◆ WHAT THIS TASK INVOLVES ◆
Please retype, word for word, the part of the passage on sputtering below that falls between "Based on the" and "study [1, 2, 3].", inclusive.

◆ DOCUMENT SECTION ◆
━━━━━━━━━━━━━━━━━━━━

There are several types of sputtering such as RF- sputtering, and DC magnetron sputtering. DC magnetron sputtering has been used in this paper. Magnetron sputtering uses magnets behind the cathode to trap electrons, so that they don’t bombard the substrate and deposition takes place faster and more efficiently. The magnets can be of rectangular or circular and can be arranged in different ways. Circular magnets in confocal arrangement were used in the experimentation [1].
Based on the type of source (power supply), sputtering can be of different types like DC and RF sputtering. In DC sputtering, the supply is DC while in RF sputtering the supply is AC with radio frequency. DC sputtering can be used for coating metals, but cannot be used for coating insulators, non-metallic, dielectrics as charge build up over time in these materials are not possible. Therefore, RF sputtering is used in such cases, which alternates the electric charge at radio frequency to prevent charge build up. The DC sputtering methodology has been used within the scope of this study [1, 2, 3].
There are many parameters which affect sputtering. The following is a list of the same.
- Power
- Process Pressure
- Distance between target and substrate
- Rotation (RPM) of substrate holder
- Time
- Substrate Temperature
- Argon Gas Flow Rate
- Argon gas pressure
- Argon Gas Grade
- Target Composition
- Target Angle
- Target thickness
- Substrate
- Magnet configuration
- Ion cleaning
- Vacuum System
- Atmosphere.
The following defects are normally evident in coating and seen in literature [4, 5].

━━━━━━━━━━━━━━━━━━━━

◆ MATERIAL PROVIDED ◆
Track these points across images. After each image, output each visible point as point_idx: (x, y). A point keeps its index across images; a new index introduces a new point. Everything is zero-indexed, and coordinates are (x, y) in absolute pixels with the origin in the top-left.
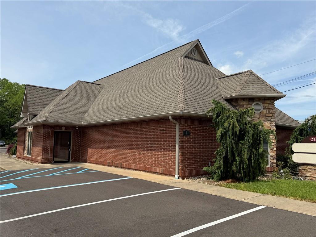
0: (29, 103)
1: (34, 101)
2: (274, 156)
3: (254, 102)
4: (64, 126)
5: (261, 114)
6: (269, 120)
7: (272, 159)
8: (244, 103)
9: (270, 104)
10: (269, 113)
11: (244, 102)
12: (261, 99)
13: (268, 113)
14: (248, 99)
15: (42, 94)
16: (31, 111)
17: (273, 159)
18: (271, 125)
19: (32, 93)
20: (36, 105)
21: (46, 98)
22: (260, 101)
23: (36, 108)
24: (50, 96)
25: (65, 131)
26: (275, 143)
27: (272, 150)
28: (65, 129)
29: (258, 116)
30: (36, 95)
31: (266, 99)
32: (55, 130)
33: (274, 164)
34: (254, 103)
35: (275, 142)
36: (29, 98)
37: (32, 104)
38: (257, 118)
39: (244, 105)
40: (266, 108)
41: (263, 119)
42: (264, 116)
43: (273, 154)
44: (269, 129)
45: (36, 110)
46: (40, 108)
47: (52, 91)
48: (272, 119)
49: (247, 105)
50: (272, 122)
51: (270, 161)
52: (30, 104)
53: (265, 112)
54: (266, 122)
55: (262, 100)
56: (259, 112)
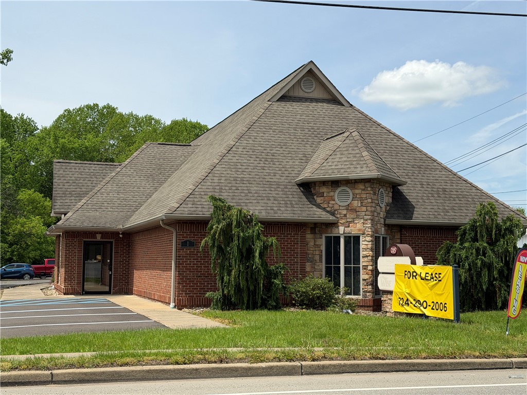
0: (56, 192)
1: (63, 190)
2: (367, 279)
3: (339, 186)
4: (100, 233)
5: (349, 208)
6: (361, 217)
7: (365, 286)
8: (324, 189)
9: (364, 190)
10: (362, 206)
11: (324, 187)
12: (350, 181)
13: (359, 205)
14: (330, 182)
15: (80, 176)
16: (58, 207)
17: (367, 286)
18: (364, 225)
19: (61, 176)
20: (68, 195)
21: (85, 182)
22: (348, 185)
23: (66, 201)
24: (93, 177)
25: (101, 240)
26: (370, 258)
27: (365, 269)
28: (102, 238)
29: (344, 212)
30: (69, 178)
31: (357, 181)
32: (85, 240)
33: (368, 294)
34: (339, 189)
35: (369, 256)
36: (56, 184)
37: (61, 195)
38: (342, 215)
39: (323, 193)
40: (358, 196)
41: (352, 216)
42: (355, 210)
43: (366, 277)
44: (362, 233)
45: (66, 204)
46: (73, 201)
47: (97, 169)
48: (365, 215)
49: (329, 192)
50: (366, 220)
51: (363, 289)
52: (58, 195)
53: (356, 204)
54: (356, 222)
55: (352, 183)
56: (346, 204)
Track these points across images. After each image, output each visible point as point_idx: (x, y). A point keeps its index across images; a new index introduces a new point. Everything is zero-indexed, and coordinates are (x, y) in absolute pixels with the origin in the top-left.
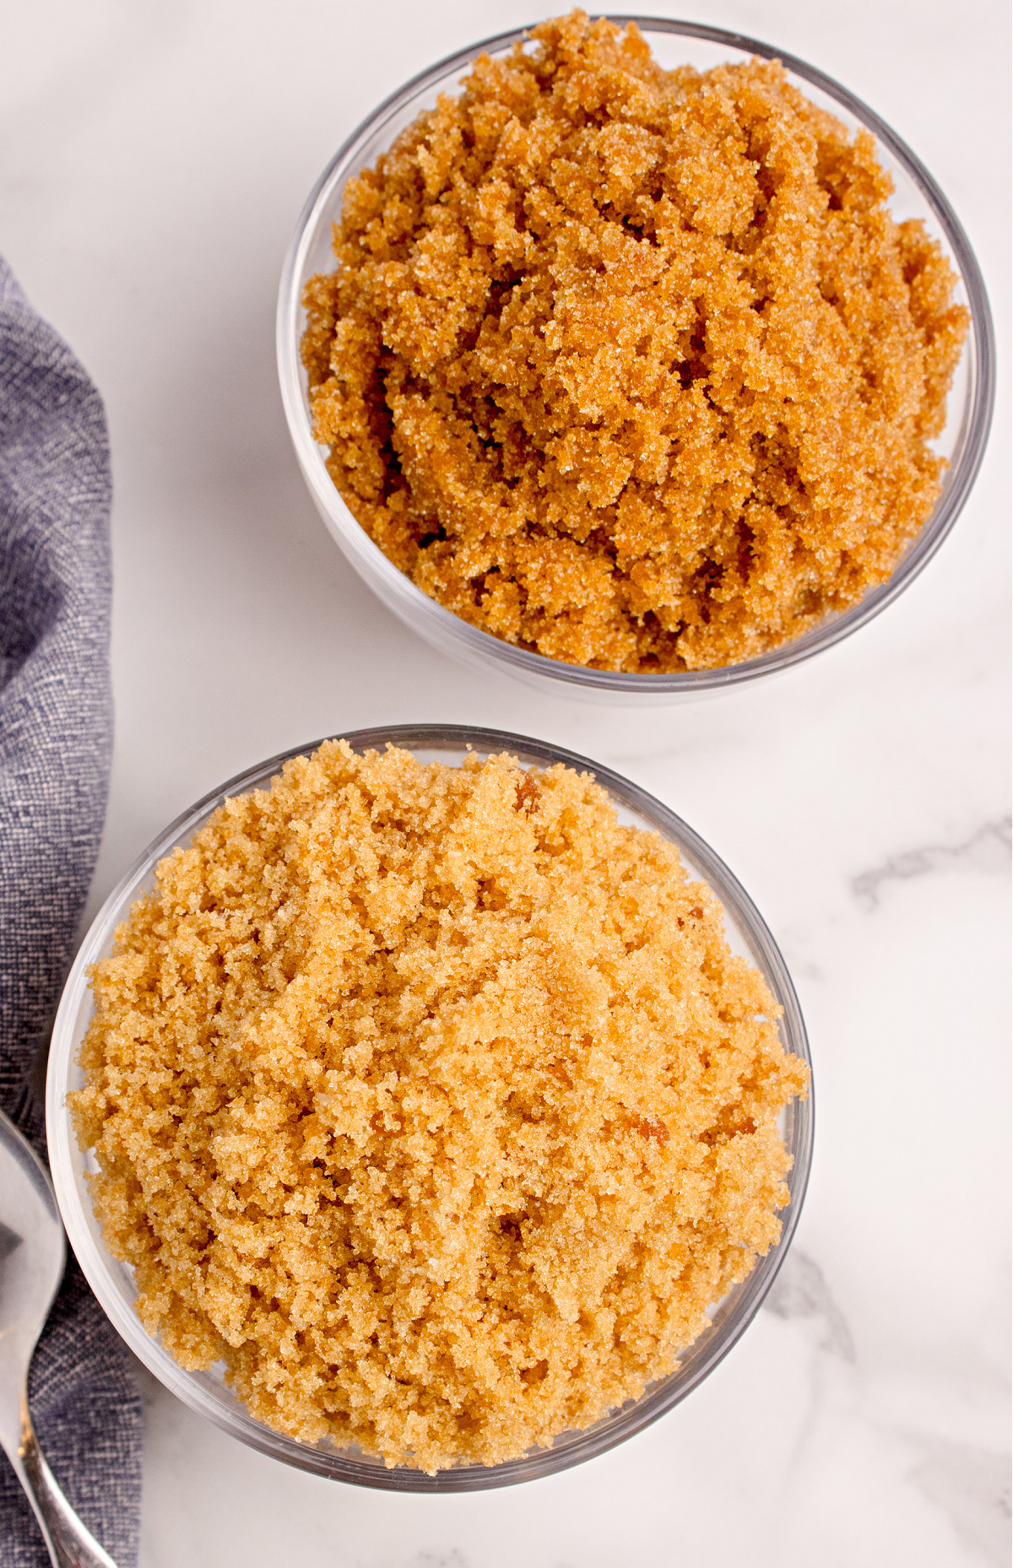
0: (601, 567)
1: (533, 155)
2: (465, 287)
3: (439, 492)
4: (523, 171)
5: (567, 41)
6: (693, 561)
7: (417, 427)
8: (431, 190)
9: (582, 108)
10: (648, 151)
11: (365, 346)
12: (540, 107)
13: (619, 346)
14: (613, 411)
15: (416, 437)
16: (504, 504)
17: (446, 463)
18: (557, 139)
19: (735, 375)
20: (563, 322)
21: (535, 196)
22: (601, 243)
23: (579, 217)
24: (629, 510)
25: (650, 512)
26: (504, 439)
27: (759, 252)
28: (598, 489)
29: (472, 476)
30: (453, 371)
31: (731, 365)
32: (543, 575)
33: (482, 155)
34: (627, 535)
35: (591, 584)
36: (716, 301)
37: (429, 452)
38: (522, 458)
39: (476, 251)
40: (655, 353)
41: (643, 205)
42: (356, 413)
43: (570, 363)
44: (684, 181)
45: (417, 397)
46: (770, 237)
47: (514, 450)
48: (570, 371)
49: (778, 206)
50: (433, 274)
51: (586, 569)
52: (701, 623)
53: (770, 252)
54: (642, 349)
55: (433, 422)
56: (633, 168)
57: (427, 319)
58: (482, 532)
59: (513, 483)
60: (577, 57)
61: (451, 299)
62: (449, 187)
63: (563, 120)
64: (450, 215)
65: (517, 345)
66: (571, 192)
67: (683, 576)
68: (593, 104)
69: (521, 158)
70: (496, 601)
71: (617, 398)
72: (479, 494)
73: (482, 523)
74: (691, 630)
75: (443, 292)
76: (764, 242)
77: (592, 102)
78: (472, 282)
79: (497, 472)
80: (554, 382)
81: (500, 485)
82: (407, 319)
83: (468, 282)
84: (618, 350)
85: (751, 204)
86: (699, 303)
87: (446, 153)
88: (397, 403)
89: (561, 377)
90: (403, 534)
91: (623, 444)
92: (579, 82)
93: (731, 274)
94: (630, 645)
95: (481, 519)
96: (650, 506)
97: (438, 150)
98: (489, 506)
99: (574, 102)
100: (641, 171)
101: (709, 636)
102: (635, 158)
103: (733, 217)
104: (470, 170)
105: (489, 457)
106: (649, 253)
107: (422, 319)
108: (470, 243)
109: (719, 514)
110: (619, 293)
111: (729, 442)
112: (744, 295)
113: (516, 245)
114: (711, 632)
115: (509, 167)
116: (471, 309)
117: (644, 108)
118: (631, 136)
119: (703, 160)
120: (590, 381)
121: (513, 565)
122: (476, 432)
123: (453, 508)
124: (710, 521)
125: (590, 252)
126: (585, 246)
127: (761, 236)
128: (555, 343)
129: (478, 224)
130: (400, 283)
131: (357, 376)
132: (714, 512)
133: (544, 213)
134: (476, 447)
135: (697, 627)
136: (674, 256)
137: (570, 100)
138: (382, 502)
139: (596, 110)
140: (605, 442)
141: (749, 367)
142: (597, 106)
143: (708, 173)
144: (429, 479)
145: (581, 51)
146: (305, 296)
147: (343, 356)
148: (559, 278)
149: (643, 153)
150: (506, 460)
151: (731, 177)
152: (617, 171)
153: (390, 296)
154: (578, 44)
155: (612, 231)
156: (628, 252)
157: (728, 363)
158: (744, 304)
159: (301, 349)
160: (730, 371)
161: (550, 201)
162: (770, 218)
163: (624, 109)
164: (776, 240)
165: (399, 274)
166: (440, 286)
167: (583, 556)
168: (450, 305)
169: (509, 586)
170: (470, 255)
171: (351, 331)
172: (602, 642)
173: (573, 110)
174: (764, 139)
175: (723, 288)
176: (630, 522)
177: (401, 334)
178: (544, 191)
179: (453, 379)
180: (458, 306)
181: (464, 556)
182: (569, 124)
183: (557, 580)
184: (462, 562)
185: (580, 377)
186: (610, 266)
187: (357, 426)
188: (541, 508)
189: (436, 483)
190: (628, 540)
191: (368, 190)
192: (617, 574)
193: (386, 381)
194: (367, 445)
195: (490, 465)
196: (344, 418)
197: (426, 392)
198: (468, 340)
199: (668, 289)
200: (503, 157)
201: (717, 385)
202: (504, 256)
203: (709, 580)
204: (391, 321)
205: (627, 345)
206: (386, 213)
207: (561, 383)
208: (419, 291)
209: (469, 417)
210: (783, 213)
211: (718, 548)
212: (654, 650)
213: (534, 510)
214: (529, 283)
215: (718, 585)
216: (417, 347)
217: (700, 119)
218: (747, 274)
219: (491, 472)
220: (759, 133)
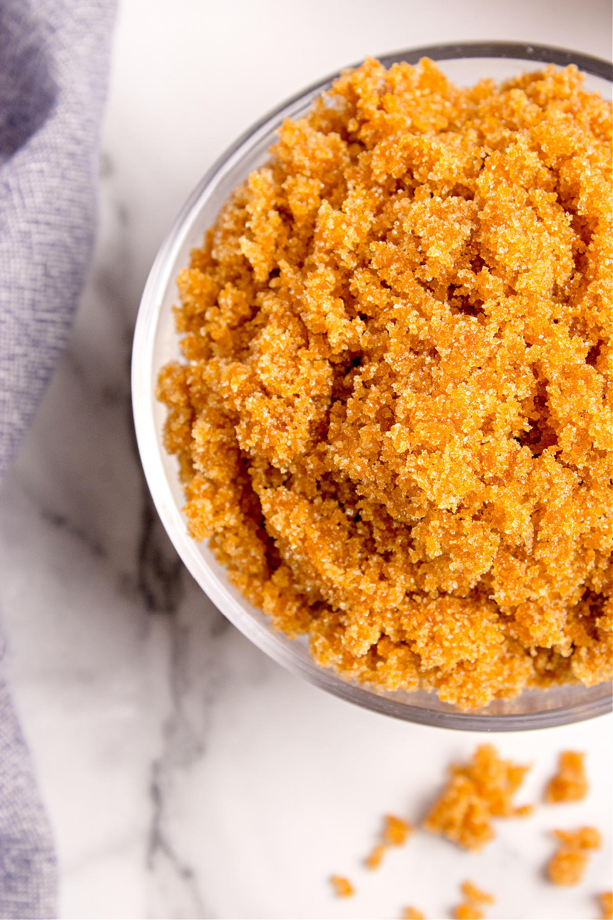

━━━━━━━━━━━━━━━━━━━━

◆ TASK RESULT ◆
Based on the type of source (power supply), sputtering can be of different types like DC and RF sputtering. In DC sputtering, the supply is DC while in RF sputtering the supply is AC with radio frequency. DC sputtering can be used for coating metals, but cannot be used for coating insulators, non-metallic, dielectrics as charge build up over time in these materials are not possible. Therefore, RF sputtering is used in such cases, which alternates the electric charge at radio frequency to prevent charge build up. The DC sputtering methodology has been used within the scope of this study [1, 2, 3].